Sacred Heart church is damaged after an earthquake in Les Cayes, Haiti, Saturday, Aug. 14, 2021. (AP Photo/Delot Jean)

CLARKSBURG, W.Va. — An earthquake can be a traumatic experience to go through. Depending on a number of factors, the total damage can range from negligible to absolute. That is why it is important to know if your house is truly safe after such an occurrence.

There are times when the damage caused by an earthquake is severe but unnoticeable. The first thing one should do after an event is to check around the house for any significant structural damage. It could be bad enough to collapse the whole structure at the slightest provocation.

There are many factors that increase the risk of destruction.

  • T-shaped and L-shaped homes are more likely to take on more damage. Homes that are an irregular design and split-level homes are also at greater risk.
  • Older houses likewise do not fare well against a sizable earthquake.
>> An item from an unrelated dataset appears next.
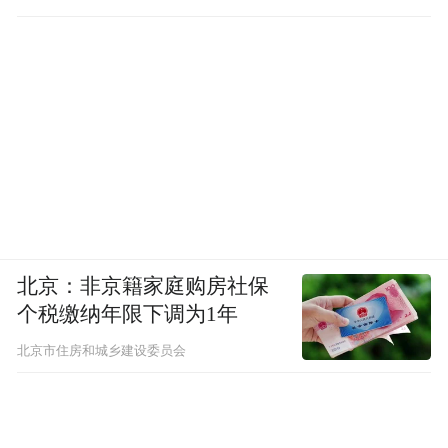
北京：非京籍家庭购房社保
个税缴纳年限下调为1年
北京市住房和城乡建设委员会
The older the house, the more unsound its structure will likely be so check to make sure the building is up to code.
  • If the house was built in an area prone to tremors, on a hillside or just generally unstable ground, that can increase risk too. All of these things come into play in one way or another.

In the aftermath of an earthquake, the first thing to check is the exterior.

  • With the foundation and basement, it is important to look for V-shaped cracks or leaning. The foundation should be level as well.
  • The beams under houses with crawl space may also be broken, so that should be looked at.
  • Rafters and roofs may be distorted and weakened so avoid attics.
  • Large cracks on stone or brick walls can be an issue, especially if there is no house frame.
  • Damaged fireplaces can be fire hazards.
  • Significant damage to the area around the house may hint at damage to the house itself.

Next thing on the list is the interior. Check for:

  • Doors that have gaps, that are stuck shut, that rub or that are difficult to open and shut.
  • Windows that have gaps, that are stuck shut or they’re difficult to open and shut.
  • Sagging or damaged ceilings and rafters.
  • A sloped or sagging floor.

After all is said and done, the safest thing one can do after an earthquake is to vacate the area and call a professional to perform the assessment.